▸ Your tasks
• 1. Copy the enthalpy passage below word for word, beginning at the words "H = enthalpy" and stopping after the words "H(products) - H(reactants)".
• 2. Answer these questions using the enthalpy passage below:
(a) What does PV stand for in the definition of enthalpy?
(b) In what form are tables of enthalpies generally given?
(c) What ΔH value is listed for NH3 in the example problem?
• 3. Write the next part of the enthalpy passage below, picking up after its final line.

▸ Text to read

ΔH = change in enthalpy

We define enthalpy itself as:

H = E + PV

Where:

H = enthalpy
E = energy of the system
PV = pressure in atm times volume in liters

You will not need to be able to calculate the enthalpy directly; in chemistry, we are only interested in the change in enthalpy, or ΔH.

ΔH = Hfinal - Hinitial or ΔH = H(products) - H(reactants)

Tables of enthalpies are generally given as ΔH values.

Example Problem:

Calculate the ΔH value of the reaction:
HCl + NH3 → NH4Cl
(ΔH values for HCl is -92.30; NH3 is -80.29; NH4Cl is -314.4)

(Records)
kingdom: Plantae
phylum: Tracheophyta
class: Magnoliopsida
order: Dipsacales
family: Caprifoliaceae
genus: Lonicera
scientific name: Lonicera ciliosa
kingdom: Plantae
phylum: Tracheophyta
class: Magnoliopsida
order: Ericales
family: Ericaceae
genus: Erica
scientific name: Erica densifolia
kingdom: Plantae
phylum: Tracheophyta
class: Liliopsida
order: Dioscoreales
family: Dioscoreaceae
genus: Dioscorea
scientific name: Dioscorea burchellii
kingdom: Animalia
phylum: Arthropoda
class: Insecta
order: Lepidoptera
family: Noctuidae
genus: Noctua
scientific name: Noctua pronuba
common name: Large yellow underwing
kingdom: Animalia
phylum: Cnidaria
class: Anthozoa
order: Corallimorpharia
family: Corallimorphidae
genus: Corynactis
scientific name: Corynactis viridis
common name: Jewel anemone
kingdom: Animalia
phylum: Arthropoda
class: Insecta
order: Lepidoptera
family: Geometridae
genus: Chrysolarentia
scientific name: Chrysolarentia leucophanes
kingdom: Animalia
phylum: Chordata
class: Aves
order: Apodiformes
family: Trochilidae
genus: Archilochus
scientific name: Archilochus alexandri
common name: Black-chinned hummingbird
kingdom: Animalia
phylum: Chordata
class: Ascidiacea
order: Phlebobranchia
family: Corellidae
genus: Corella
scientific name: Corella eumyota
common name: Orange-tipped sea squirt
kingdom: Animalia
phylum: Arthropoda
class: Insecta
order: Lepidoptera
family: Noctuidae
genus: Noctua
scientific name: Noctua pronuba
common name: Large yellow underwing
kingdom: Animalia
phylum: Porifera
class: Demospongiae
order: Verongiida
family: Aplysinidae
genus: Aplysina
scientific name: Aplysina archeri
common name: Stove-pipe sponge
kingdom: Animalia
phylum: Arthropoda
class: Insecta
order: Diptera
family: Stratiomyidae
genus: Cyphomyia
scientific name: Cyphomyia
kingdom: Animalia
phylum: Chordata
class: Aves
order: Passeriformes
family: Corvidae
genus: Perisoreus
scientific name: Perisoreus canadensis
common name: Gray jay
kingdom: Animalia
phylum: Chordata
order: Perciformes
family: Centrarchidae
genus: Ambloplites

▸ Results for each task
• 1.
H = enthalpy
E = energy of the system
PV = pressure in atm times volume in liters

You will not need to be able to calculate the enthalpy directly; in chemistry, we are only interested in the change in enthalpy, or ΔH.

ΔH = Hfinal - Hinitial or ΔH = H(products) - H(reactants)

• 2.
(a) Pressure in atm times volume in liters.
(b) As ΔH values.
(c) -80.29.

• 3.
Answer:

  ΔH = ΔHproducts - ΔHreactants
  ΔHproducts = -314.4
  ΔHreactants = -92.30 + (-80.29) = -172.59
  ΔH = -314.4 - 172.59 = 141.8

We can also represent enthalpy change with the equation:

ΔH = ΔE + P ΔV

Where:

ΔV is the change in volume, in liters
P is the constant pressure

If you recall, work is defined as P ΔV, so enthalpy changes are simply a reflection of the amount of energy change (energy going in or out, endothermic or exothermic), and the amount of work being done by the reaction. For example, if ΔE = -100 kJ in a certain combustion reaction, but 10 kJ of work needs to be done to make room for the products, the change in enthalpy is:

ΔH = -100 kJ + 10 kJ = -90 kJ

This is an exothermic reaction (which is expected with combustion), and 90 kJ of energy is released to the environment. Basically, you get warmer. Notice the convention used here -- a negative value represents energy coming out of the system.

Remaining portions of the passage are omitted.